# Page extract:
------------

Hofstede demonstrated that there are national and regional cultural groupings that affect the behavior of organizations and identified four dimensions of culture (later five) in his study of national cultures:

Power distance (Mauk Mulder, 1977) – Different societies find different solutions regarding social inequality. Although invisible, inside organizations power inequality of the "boss-subordinate relationships" is functional and according to Hofstede reflects the way inequality is addressed in the society. "According to Mulder's Power Distance Reduction theory subordinates will try to reduce the power distance between themselves and their bosses and bosses will try to maintain or enlarge it", but there is also a degree to which a society expects there to be differences in the levels of power. A high score suggests that there is an expectation that some individuals wield larger amounts of power than others. A low score reflects the view that all people should have equal rights.

------------

# Records shown:
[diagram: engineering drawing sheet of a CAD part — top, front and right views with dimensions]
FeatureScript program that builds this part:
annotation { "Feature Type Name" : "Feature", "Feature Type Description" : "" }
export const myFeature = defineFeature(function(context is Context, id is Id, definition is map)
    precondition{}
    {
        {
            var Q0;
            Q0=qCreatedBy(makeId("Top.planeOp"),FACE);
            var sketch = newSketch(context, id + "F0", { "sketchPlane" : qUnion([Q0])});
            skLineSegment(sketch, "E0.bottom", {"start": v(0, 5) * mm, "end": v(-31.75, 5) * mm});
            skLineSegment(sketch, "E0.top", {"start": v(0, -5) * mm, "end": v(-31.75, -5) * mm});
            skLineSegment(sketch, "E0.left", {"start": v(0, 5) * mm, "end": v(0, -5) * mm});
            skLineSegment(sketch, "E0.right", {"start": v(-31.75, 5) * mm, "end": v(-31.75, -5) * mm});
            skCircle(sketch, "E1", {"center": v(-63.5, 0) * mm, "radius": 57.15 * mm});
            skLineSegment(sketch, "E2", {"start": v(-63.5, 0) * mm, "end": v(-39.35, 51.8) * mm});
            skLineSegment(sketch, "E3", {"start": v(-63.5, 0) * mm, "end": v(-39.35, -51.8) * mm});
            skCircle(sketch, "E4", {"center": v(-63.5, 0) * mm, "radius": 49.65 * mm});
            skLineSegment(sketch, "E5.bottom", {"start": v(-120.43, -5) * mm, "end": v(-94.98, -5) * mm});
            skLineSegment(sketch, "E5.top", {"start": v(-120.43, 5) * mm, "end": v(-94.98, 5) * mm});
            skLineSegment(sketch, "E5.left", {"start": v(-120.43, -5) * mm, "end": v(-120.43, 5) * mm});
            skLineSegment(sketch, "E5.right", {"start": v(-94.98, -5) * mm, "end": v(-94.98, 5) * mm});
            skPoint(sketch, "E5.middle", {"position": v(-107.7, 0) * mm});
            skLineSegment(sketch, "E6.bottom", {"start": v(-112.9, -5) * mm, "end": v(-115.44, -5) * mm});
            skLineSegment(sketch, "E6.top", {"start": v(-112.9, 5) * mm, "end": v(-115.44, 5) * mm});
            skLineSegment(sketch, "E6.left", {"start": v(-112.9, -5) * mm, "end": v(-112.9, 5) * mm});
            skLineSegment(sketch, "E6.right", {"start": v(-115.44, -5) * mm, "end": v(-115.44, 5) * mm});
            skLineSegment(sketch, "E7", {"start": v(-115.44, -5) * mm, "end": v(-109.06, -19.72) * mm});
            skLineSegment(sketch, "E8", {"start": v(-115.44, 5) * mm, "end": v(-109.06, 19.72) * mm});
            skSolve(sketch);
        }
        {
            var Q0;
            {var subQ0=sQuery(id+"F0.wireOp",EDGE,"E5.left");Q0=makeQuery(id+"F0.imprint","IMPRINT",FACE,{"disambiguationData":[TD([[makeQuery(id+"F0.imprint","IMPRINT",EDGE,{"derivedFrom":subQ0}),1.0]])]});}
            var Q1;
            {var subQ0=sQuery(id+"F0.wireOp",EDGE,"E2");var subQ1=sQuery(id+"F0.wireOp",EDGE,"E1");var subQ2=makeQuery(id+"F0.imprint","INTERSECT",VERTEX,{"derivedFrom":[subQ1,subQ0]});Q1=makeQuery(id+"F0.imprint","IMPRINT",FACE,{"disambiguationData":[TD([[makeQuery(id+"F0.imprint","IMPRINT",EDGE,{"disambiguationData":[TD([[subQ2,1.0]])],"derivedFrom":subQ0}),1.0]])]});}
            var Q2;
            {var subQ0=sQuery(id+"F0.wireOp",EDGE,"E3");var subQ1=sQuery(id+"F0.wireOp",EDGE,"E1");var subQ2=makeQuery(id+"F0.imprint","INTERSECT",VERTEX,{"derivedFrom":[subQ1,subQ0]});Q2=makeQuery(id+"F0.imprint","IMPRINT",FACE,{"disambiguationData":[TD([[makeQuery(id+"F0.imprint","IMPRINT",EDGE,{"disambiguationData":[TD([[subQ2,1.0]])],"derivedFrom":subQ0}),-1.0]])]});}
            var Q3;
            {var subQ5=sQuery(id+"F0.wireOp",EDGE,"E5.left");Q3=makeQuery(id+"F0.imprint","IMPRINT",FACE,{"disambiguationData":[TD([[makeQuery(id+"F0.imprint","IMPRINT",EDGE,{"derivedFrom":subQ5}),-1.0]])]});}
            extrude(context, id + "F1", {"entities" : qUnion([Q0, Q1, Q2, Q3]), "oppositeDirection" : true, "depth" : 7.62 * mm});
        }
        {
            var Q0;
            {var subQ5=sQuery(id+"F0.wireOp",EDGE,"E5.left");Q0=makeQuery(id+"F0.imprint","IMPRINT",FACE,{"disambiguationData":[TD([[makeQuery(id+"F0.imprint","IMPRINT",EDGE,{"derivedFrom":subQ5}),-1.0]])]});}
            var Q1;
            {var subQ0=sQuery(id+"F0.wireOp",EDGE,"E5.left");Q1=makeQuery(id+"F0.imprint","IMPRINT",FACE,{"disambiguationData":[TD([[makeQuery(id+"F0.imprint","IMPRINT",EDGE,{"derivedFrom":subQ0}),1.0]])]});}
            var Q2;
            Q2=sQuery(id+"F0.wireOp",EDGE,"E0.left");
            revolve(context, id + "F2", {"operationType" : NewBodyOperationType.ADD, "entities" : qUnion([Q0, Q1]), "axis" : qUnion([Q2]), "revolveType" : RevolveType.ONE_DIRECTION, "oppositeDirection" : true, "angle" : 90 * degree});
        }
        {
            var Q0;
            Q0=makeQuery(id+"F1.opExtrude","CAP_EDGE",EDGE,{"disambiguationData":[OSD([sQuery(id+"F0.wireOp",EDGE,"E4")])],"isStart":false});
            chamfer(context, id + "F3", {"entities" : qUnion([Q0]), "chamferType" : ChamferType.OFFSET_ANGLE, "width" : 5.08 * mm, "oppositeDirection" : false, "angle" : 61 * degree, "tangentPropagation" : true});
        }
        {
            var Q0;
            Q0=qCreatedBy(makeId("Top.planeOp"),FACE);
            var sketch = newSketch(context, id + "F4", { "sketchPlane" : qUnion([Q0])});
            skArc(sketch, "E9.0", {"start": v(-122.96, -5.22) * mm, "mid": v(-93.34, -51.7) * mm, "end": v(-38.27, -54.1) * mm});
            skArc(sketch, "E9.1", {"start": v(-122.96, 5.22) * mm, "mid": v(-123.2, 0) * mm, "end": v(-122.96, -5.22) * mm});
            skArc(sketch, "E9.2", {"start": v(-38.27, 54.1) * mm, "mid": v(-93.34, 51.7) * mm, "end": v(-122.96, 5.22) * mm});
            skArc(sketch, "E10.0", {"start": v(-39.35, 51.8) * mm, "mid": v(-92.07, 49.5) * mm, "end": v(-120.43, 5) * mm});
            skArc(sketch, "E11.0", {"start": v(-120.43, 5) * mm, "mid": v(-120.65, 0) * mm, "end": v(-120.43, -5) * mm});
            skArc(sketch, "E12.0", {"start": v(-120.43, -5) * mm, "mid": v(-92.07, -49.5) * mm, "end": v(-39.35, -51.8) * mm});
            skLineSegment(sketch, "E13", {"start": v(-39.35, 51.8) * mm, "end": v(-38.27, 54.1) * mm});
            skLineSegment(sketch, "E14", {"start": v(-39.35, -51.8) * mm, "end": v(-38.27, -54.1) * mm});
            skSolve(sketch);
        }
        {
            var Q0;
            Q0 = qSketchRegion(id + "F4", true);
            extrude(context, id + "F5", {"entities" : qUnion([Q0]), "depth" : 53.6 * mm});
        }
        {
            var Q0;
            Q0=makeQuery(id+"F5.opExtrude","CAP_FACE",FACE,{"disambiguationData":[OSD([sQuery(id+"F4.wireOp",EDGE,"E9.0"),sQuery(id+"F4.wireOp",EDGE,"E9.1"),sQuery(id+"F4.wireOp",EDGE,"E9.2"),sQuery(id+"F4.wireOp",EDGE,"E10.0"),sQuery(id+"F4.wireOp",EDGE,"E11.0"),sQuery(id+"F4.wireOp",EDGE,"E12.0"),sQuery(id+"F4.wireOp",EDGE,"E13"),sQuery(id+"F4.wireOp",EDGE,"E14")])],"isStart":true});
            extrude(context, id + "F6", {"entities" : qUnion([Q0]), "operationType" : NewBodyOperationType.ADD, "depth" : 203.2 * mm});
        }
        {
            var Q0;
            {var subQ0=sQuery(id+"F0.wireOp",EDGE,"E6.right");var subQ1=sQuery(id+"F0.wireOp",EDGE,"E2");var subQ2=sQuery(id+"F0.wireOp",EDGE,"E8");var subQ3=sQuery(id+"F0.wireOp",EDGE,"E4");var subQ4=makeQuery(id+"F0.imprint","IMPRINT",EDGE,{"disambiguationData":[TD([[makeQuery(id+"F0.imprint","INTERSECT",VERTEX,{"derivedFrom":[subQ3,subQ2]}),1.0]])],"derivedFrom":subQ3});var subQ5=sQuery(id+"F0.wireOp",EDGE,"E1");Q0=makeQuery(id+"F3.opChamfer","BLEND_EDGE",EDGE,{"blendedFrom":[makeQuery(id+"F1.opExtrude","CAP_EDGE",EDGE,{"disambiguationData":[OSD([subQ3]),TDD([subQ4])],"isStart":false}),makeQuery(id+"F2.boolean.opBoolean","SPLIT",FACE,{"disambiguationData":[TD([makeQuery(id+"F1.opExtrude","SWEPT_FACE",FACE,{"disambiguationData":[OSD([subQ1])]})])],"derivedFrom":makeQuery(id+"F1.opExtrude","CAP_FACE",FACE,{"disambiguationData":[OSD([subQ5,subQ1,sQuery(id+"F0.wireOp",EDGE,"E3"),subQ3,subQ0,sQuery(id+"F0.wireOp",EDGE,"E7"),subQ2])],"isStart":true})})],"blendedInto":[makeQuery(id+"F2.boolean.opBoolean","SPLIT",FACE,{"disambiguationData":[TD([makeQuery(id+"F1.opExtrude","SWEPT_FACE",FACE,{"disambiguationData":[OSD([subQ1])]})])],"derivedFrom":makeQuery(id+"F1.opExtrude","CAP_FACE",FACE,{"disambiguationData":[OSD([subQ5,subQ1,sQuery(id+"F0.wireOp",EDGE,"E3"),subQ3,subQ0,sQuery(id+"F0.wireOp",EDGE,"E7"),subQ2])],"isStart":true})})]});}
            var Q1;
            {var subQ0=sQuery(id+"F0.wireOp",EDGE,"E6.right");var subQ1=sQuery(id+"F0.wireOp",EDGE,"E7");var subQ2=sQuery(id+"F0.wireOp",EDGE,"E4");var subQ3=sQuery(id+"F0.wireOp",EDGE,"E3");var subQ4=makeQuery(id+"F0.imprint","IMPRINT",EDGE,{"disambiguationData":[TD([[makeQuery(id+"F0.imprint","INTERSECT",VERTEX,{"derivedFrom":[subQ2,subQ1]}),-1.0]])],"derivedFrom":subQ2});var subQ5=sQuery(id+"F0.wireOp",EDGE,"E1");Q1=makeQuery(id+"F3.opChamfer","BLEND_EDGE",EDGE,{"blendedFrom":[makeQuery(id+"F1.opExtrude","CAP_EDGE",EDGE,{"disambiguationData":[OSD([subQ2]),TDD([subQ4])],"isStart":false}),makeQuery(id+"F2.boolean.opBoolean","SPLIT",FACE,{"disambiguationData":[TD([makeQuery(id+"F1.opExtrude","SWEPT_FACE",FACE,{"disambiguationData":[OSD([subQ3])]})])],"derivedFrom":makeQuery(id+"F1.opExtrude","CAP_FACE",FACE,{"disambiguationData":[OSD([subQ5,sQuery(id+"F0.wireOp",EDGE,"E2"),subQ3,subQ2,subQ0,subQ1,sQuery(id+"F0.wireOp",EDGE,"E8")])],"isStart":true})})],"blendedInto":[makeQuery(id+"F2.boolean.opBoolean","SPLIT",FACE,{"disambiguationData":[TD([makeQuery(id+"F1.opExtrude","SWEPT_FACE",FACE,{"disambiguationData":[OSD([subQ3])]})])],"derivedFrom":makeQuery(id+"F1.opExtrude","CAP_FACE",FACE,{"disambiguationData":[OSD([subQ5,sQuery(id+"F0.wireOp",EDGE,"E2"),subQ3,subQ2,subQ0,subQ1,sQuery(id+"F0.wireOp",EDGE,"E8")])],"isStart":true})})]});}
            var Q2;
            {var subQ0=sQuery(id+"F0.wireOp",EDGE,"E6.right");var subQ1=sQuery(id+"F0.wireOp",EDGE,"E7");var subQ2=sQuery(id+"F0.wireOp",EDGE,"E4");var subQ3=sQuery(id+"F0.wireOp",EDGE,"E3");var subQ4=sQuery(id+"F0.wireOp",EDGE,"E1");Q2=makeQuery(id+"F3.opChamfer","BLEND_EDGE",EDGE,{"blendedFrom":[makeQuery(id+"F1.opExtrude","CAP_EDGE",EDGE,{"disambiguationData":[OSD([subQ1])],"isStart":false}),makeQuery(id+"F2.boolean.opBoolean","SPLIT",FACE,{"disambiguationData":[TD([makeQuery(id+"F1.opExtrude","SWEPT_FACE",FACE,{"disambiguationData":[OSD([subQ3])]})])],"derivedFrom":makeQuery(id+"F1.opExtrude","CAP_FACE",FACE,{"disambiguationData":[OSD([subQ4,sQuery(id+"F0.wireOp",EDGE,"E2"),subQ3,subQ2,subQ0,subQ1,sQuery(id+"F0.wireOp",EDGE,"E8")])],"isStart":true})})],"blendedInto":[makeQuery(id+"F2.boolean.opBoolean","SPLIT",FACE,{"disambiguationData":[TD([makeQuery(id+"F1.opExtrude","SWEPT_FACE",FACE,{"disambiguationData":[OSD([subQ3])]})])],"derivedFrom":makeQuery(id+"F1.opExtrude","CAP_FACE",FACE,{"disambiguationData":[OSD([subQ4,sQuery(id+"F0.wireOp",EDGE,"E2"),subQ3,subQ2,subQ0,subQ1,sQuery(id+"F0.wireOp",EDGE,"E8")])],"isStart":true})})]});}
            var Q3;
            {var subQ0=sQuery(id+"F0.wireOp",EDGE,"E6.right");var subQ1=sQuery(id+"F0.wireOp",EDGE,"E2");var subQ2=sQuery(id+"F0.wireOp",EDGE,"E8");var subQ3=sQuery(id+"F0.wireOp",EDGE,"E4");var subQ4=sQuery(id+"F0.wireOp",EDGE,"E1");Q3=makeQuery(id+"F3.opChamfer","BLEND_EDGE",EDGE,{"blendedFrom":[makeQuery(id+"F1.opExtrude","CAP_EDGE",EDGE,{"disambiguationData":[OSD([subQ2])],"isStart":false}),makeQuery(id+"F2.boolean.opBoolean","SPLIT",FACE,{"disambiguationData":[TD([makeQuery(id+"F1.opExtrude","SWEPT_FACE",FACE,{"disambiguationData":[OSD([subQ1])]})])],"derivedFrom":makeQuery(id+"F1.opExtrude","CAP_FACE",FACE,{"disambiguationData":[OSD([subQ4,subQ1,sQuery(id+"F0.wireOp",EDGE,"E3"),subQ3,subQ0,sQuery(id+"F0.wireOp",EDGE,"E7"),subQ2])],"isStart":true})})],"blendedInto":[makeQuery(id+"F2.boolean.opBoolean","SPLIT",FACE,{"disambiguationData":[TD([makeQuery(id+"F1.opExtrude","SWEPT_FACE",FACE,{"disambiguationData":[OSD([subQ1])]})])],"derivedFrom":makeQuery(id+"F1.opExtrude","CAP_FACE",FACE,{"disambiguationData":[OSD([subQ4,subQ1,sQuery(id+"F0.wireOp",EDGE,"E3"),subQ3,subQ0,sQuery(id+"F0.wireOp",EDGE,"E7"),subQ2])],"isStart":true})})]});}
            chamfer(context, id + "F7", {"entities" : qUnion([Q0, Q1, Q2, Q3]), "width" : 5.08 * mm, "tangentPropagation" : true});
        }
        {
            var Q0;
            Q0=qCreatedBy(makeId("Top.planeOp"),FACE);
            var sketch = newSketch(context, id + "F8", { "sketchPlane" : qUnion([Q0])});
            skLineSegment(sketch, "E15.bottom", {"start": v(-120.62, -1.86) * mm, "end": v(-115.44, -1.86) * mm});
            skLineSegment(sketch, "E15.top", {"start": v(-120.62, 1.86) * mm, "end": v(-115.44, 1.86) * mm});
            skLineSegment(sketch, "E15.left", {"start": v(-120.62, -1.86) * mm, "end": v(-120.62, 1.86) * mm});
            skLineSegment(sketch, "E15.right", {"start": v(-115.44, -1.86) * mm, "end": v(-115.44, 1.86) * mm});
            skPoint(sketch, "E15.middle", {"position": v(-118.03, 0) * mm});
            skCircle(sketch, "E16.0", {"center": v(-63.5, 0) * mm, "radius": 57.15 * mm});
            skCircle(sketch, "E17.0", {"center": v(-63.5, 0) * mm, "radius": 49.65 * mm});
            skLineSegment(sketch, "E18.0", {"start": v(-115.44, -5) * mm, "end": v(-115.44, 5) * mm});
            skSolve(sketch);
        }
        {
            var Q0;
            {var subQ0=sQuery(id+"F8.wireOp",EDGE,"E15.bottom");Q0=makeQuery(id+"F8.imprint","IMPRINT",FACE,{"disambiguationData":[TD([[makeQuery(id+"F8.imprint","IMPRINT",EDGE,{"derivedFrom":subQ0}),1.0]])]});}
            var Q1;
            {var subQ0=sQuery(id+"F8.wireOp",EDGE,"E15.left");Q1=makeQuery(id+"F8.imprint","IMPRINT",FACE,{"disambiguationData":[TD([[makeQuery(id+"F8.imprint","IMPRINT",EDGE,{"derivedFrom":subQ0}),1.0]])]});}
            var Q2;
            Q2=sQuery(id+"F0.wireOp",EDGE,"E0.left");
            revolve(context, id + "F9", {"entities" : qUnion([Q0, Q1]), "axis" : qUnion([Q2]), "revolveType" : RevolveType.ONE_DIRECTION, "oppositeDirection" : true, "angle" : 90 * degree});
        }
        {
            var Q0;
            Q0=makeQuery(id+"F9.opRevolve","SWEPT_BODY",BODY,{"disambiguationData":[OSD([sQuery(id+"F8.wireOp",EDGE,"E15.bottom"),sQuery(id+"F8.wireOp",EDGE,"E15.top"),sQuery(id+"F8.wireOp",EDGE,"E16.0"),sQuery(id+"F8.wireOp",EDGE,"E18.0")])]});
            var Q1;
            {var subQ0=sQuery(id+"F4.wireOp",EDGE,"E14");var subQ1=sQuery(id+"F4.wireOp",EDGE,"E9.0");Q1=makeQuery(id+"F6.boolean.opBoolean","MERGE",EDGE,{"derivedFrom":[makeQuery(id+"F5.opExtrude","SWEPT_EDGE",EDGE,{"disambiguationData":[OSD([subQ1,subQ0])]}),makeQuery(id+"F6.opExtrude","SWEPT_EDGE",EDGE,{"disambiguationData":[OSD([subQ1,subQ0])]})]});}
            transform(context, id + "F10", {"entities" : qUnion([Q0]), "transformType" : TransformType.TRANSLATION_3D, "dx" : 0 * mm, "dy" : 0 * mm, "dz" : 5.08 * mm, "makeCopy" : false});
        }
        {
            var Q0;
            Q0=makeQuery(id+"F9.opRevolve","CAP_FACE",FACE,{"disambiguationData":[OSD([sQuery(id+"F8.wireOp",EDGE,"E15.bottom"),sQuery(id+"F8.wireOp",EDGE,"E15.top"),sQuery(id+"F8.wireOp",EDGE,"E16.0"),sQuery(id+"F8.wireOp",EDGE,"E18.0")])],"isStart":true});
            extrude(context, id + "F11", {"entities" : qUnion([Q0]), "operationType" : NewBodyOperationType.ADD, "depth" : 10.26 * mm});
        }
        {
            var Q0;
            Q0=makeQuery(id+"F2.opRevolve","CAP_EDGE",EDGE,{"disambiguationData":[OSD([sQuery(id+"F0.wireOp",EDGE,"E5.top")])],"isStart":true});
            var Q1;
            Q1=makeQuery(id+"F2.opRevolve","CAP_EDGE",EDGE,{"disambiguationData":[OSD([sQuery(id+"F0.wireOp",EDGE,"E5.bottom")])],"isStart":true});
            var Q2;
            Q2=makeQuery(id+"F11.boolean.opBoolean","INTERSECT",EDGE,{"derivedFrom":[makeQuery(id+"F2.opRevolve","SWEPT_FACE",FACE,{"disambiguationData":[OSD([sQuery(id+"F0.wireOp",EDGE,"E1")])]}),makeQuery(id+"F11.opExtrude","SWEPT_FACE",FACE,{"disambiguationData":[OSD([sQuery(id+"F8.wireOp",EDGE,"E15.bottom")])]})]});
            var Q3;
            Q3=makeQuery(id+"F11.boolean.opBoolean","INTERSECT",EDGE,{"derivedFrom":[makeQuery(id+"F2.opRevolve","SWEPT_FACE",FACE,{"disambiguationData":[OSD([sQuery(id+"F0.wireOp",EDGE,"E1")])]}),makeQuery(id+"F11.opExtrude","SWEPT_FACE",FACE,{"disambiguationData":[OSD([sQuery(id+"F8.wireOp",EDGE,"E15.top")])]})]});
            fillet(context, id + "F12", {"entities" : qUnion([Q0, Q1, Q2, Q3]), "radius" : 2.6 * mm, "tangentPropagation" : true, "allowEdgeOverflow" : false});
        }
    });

------------

# Directions:
Please summarize the text on Hofstede's cultural dimensions in two sentences.

# Response to the task:
Hofstede showed that national and regional cultural groupings affect how organizations behave, and his study of national cultures identified four dimensions of culture, later five. One of these, power distance, concerns how societies deal with social inequality: according to Mulder's theory, subordinates try to reduce the power distance between themselves and their bosses while bosses try to maintain or enlarge it, and a high score signals an expectation that some individuals wield more power than others, whereas a low score reflects the view that all people should have equal rights.